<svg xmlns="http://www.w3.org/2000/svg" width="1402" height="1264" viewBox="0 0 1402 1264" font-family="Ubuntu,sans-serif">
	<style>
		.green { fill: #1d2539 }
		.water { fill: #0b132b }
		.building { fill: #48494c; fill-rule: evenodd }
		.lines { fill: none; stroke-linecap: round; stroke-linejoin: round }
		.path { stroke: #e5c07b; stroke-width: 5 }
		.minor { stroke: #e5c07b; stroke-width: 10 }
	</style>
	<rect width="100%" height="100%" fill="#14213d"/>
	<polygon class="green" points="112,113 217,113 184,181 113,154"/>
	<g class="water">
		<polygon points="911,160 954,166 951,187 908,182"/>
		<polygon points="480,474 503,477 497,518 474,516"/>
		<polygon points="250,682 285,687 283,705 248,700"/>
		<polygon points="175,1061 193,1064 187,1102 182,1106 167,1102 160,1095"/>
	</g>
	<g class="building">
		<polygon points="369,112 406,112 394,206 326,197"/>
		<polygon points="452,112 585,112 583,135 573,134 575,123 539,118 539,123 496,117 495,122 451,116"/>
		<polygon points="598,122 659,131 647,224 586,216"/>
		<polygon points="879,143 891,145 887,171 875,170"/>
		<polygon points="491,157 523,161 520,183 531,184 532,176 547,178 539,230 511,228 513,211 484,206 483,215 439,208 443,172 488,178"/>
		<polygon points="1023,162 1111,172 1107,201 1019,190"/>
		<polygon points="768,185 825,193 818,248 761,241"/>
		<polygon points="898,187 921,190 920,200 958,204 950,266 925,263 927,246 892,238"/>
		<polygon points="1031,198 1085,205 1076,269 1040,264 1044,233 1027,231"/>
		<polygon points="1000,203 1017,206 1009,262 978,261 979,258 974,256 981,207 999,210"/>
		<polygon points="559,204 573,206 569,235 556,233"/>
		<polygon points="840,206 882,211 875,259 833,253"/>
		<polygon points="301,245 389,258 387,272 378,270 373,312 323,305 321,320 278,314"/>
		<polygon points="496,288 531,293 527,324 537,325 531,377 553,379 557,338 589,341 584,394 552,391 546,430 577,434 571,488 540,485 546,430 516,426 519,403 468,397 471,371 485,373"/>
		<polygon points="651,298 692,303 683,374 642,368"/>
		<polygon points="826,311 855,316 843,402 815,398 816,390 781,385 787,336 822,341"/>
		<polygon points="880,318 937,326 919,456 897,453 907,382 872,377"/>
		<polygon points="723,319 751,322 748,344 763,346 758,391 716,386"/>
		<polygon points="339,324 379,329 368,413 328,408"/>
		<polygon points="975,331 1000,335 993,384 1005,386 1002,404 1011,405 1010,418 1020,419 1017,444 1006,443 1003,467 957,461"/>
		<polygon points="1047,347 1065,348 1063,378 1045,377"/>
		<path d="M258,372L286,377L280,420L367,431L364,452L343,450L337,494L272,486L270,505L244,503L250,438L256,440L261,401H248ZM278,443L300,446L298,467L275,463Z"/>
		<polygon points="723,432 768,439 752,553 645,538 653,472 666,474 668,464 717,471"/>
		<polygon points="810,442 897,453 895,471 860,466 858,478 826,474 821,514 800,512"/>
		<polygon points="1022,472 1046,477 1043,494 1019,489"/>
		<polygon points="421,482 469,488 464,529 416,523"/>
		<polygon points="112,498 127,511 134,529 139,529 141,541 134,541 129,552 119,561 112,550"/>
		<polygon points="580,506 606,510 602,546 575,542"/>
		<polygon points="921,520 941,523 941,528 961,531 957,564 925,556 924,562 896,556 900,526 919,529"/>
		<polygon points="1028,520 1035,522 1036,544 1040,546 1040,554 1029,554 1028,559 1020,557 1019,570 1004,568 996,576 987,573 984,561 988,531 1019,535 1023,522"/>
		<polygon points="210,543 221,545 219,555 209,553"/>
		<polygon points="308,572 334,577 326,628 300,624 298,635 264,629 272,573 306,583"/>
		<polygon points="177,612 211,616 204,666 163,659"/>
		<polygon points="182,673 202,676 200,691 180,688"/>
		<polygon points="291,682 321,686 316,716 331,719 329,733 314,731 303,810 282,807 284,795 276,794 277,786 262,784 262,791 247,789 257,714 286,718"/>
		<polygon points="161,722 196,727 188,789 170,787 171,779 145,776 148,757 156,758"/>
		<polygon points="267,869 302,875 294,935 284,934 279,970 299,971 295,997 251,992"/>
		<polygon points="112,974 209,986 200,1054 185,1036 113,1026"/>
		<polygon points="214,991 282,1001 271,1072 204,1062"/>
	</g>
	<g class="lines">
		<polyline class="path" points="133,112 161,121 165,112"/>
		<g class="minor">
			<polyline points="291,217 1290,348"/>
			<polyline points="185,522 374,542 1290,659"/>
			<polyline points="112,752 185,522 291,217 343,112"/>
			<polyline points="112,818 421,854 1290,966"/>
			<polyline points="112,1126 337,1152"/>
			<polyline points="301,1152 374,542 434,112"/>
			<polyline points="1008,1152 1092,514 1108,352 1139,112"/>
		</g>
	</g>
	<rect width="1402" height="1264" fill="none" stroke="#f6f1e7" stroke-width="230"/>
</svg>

**Work instruction**
Your response must repeat the entries above exactly, in full.

**Exercise answer**
<svg xmlns="http://www.w3.org/2000/svg" width="1402" height="1264" viewBox="0 0 1402 1264" font-family="Ubuntu,sans-serif">
	<style>
		.green { fill: #1d2539 }
		.water { fill: #0b132b }
		.building { fill: #48494c; fill-rule: evenodd }
		.lines { fill: none; stroke-linecap: round; stroke-linejoin: round }
		.path { stroke: #e5c07b; stroke-width: 5 }
		.minor { stroke: #e5c07b; stroke-width: 10 }
	</style>
	<rect width="100%" height="100%" fill="#14213d"/>
	<polygon class="green" points="112,113 217,113 184,181 113,154"/>
	<g class="water">
		<polygon points="911,160 954,166 951,187 908,182"/>
		<polygon points="480,474 503,477 497,518 474,516"/>
		<polygon points="250,682 285,687 283,705 248,700"/>
		<polygon points="175,1061 193,1064 187,1102 182,1106 167,1102 160,1095"/>
	</g>
	<g class="building">
		<polygon points="369,112 406,112 394,206 326,197"/>
		<polygon points="452,112 585,112 583,135 573,134 575,123 539,118 539,123 496,117 495,122 451,116"/>
		<polygon points="598,122 659,131 647,224 586,216"/>
		<polygon points="879,143 891,145 887,171 875,170"/>
		<polygon points="491,157 523,161 520,183 531,184 532,176 547,178 539,230 511,228 513,211 484,206 483,215 439,208 443,172 488,178"/>
		<polygon points="1023,162 1111,172 1107,201 1019,190"/>
		<polygon points="768,185 825,193 818,248 761,241"/>
		<polygon points="898,187 921,190 920,200 958,204 950,266 925,263 927,246 892,238"/>
		<polygon points="1031,198 1085,205 1076,269 1040,264 1044,233 1027,231"/>
		<polygon points="1000,203 1017,206 1009,262 978,261 979,258 974,256 981,207 999,210"/>
		<polygon points="559,204 573,206 569,235 556,233"/>
		<polygon points="840,206 882,211 875,259 833,253"/>
		<polygon points="301,245 389,258 387,272 378,270 373,312 323,305 321,320 278,314"/>
		<polygon points="496,288 531,293 527,324 537,325 531,377 553,379 557,338 589,341 584,394 552,391 546,430 577,434 571,488 540,485 546,430 516,426 519,403 468,397 471,371 485,373"/>
		<polygon points="651,298 692,303 683,374 642,368"/>
		<polygon points="826,311 855,316 843,402 815,398 816,390 781,385 787,336 822,341"/>
		<polygon points="880,318 937,326 919,456 897,453 907,382 872,377"/>
		<polygon points="723,319 751,322 748,344 763,346 758,391 716,386"/>
		<polygon points="339,324 379,329 368,413 328,408"/>
		<polygon points="975,331 1000,335 993,384 1005,386 1002,404 1011,405 1010,418 1020,419 1017,444 1006,443 1003,467 957,461"/>
		<polygon points="1047,347 1065,348 1063,378 1045,377"/>
		<path d="M258,372L286,377L280,420L367,431L364,452L343,450L337,494L272,486L270,505L244,503L250,438L256,440L261,401H248ZM278,443L300,446L298,467L275,463Z"/>
		<polygon points="723,432 768,439 752,553 645,538 653,472 666,474 668,464 717,471"/>
		<polygon points="810,442 897,453 895,471 860,466 858,478 826,474 821,514 800,512"/>
		<polygon points="1022,472 1046,477 1043,494 1019,489"/>
		<polygon points="421,482 469,488 464,529 416,523"/>
		<polygon points="112,498 127,511 134,529 139,529 141,541 134,541 129,552 119,561 112,550"/>
		<polygon points="580,506 606,510 602,546 575,542"/>
		<polygon points="921,520 941,523 941,528 961,531 957,564 925,556 924,562 896,556 900,526 919,529"/>
		<polygon points="1028,520 1035,522 1036,544 1040,546 1040,554 1029,554 1028,559 1020,557 1019,570 1004,568 996,576 987,573 984,561 988,531 1019,535 1023,522"/>
		<polygon points="210,543 221,545 219,555 209,553"/>
		<polygon points="308,572 334,577 326,628 300,624 298,635 264,629 272,573 306,583"/>
		<polygon points="177,612 211,616 204,666 163,659"/>
		<polygon points="182,673 202,676 200,691 180,688"/>
		<polygon points="291,682 321,686 316,716 331,719 329,733 314,731 303,810 282,807 284,795 276,794 277,786 262,784 262,791 247,789 257,714 286,718"/>
		<polygon points="161,722 196,727 188,789 170,787 171,779 145,776 148,757 156,758"/>
		<polygon points="267,869 302,875 294,935 284,934 279,970 299,971 295,997 251,992"/>
		<polygon points="112,974 209,986 200,1054 185,1036 113,1026"/>
		<polygon points="214,991 282,1001 271,1072 204,1062"/>
	</g>
	<g class="lines">
		<polyline class="path" points="133,112 161,121 165,112"/>
		<g class="minor">
			<polyline points="291,217 1290,348"/>
			<polyline points="185,522 374,542 1290,659"/>
			<polyline points="112,752 185,522 291,217 343,112"/>
			<polyline points="112,818 421,854 1290,966"/>
			<polyline points="112,1126 337,1152"/>
			<polyline points="301,1152 374,542 434,112"/>
			<polyline points="1008,1152 1092,514 1108,352 1139,112"/>
		</g>
	</g>
	<rect width="1402" height="1264" fill="none" stroke="#f6f1e7" stroke-width="230"/>
</svg>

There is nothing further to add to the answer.